I'd been running against the wind since Mile 3, and I felt like I had nothing left. I started to pray, and all of a sudden the wind stopped and the sun went behind the clouds. Then, Hannah's favorite song, "Indescribable" came on my shuffle. I choked back tears. Usually, I have a little kick at the end of my runs, but was spent and just couldn't pull it out. I am not kidding you, there was a gust of wind that nudged me on and I found the strength to pick up the pace a bit. It was all for Hannah and done on His strength, cause mine was gone at Mile 3.
I am so excited about my 7 miler this Saturday. I am going to dedicate each mile beforehand (like Lindsey did) and hopefully that will help out with my determination at each mile mark.
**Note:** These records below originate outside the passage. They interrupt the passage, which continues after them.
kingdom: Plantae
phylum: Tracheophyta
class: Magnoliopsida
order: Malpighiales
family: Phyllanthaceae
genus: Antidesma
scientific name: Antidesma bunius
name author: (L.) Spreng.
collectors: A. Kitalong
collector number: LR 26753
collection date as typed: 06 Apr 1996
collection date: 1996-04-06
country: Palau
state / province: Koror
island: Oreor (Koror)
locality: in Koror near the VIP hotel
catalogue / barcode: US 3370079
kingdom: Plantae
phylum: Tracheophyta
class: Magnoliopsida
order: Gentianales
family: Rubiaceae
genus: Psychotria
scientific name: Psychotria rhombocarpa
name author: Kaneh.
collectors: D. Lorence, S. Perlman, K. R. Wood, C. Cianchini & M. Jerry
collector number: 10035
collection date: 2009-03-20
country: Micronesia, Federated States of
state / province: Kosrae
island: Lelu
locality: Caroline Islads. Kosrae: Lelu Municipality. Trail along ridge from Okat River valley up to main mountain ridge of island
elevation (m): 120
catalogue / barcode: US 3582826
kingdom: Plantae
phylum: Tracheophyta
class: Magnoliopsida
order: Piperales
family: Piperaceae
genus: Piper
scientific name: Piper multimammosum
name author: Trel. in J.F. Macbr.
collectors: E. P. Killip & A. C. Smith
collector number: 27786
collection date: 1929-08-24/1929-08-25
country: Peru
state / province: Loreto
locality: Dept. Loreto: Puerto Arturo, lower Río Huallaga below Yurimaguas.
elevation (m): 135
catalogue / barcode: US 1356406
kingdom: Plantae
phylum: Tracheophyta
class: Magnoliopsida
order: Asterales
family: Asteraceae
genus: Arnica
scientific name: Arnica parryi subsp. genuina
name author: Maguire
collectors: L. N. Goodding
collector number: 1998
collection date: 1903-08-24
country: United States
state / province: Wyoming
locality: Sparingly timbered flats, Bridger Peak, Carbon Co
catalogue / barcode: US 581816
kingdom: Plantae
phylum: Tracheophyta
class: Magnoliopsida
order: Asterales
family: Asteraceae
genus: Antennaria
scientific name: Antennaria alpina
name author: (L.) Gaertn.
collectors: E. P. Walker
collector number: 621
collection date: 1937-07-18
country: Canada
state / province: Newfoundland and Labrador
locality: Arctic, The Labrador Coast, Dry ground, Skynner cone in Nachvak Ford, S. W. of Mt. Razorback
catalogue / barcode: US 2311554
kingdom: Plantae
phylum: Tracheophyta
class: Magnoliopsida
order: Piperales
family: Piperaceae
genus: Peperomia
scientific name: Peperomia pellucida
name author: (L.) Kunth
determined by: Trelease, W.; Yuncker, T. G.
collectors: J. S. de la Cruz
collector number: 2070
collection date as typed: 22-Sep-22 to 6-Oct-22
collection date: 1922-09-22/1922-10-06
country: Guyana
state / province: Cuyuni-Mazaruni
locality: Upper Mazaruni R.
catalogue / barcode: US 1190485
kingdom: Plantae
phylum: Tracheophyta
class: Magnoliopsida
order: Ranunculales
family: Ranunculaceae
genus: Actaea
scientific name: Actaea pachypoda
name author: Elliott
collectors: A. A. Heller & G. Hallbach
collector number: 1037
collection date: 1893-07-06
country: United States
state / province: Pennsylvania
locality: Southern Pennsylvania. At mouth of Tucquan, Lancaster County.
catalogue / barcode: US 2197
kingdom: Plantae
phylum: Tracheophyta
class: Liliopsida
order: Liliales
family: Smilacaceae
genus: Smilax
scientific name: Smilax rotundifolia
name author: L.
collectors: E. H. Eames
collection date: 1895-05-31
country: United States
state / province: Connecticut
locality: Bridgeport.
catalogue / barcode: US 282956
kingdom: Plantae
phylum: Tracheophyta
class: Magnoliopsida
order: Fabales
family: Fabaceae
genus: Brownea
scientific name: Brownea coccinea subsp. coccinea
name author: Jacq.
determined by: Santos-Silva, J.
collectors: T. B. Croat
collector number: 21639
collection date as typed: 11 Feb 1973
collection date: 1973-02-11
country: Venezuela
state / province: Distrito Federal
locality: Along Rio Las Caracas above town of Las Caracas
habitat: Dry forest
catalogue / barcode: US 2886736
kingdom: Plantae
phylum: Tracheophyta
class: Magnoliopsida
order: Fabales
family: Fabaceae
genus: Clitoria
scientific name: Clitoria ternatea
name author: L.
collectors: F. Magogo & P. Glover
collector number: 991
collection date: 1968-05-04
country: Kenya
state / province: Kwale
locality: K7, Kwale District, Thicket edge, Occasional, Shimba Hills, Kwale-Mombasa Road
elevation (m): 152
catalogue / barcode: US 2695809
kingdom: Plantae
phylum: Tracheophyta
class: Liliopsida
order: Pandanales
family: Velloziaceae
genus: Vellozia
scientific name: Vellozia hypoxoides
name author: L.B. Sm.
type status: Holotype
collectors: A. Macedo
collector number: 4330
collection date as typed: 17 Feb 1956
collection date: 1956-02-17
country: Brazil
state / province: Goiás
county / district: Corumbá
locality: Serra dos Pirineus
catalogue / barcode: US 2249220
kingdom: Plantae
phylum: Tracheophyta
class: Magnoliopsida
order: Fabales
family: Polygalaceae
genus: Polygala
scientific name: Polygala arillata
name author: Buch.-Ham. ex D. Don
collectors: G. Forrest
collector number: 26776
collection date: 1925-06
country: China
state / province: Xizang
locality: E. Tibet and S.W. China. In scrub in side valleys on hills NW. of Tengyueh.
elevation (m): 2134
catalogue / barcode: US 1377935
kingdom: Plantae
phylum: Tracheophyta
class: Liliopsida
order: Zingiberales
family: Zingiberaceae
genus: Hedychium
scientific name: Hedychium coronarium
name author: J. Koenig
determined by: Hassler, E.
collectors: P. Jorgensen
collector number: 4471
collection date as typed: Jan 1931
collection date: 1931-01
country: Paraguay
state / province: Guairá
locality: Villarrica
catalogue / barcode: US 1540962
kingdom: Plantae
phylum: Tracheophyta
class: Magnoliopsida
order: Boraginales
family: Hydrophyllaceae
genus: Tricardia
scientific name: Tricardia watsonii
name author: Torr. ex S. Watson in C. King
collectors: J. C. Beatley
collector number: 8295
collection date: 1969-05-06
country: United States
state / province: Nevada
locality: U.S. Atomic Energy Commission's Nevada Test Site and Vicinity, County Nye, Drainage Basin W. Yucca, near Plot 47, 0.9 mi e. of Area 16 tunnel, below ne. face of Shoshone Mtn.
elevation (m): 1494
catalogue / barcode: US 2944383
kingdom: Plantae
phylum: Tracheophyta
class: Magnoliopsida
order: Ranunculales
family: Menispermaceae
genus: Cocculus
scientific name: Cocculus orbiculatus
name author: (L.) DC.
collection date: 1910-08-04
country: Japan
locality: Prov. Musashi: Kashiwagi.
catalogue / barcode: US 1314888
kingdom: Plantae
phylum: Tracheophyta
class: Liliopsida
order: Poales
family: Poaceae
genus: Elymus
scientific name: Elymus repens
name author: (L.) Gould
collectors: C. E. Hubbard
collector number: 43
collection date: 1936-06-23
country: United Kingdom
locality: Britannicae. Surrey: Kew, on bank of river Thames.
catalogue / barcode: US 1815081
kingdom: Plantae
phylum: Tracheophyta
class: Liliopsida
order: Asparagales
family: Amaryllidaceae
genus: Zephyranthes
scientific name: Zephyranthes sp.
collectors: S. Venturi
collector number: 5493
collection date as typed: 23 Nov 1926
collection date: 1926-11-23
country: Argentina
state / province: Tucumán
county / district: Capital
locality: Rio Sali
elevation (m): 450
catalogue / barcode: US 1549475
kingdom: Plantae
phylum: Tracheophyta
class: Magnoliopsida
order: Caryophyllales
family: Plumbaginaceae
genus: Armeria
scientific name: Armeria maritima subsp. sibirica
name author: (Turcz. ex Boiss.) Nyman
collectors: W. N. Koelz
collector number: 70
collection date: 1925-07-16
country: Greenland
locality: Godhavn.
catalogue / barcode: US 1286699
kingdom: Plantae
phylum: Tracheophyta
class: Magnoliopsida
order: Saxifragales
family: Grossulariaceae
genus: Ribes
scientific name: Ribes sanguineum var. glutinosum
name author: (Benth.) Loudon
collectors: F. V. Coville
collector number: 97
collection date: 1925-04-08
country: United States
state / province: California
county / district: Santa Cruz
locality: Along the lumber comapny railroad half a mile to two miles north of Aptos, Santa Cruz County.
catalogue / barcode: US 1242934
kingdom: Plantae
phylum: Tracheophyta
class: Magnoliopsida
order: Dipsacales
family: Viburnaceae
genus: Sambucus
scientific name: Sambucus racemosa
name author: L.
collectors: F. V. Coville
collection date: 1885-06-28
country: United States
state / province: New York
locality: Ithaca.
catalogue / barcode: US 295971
Looking forward to hearing about your runs!
A-train
Monday, August 11, 2008
Somedays a dollar
I woke up at 3am saturday morning, not really sure how I was really going to run 18, get in an icebath, walk the dog, shower, stretch and be ready to roll to Houston by 7am. I decided when I woke up that somedays are a dollar and somedays 99, I was just going to "do my best and forget the rest". I finished 18 in record time (my personal record), feeling wonderful, and accept for having to pee in someone's front yard along the way(it was very dark so I don't think anyone saw me) nothing major happened to inhibit my ability to finish, I even finished the last two pretty fast. I did stop at the house at 15 1/2 to use the bathroom again, and had a couple of swigs of propel, it did the trick. I threw the leash on the dog, and we walked a short walk, good for my legs. I threw her in the back yard with some food and water, grabbed a bag of ice from the freezer and while the bathtub filled I stretched a little. Then I relaxed in the cold for about ten minutes before turning on the shower and shaving my legs very quickly(another record set). Before I knew it I was all packed and doing yoga on the front porch waiting for everyone to arrive. Of course they were 20min late, and I was a little ticked that I didn't get to spend more time icing. I ended up running around Houston all evening getting kegs and liquor and food and ice for the party, since I was the only sober one around. Around eleven that night I crashed, and sleep never felt so good. This week will be a light week, and then the following week I'll increase again. I was so excited to hear about Amanda's 6 miler, and I can't wait until she blogs it for y'all to read too, its awesome when it all comes together and you know that you are doing exactly what you should be. Keep on keepin' on-LJ
Sunday, August 10, 2008
Some Good News about Treadmills
I was reading my Jeff Galloway book today, and he says that "More and more runners are using treadmills for at least 50% of their short runs - particularly those who have small children. It is a fact that treadmills tend to tell you that you have gone further or faster than you really have (but usually not more than 10%). But if you run on a treadmill for the number of minutes assigned, at the effort level you are used to (no huffing and puffing), you will get close enough to the training effect you wish. To ensure that you have run enough miles, feel free to add 10% to your assigned mileage."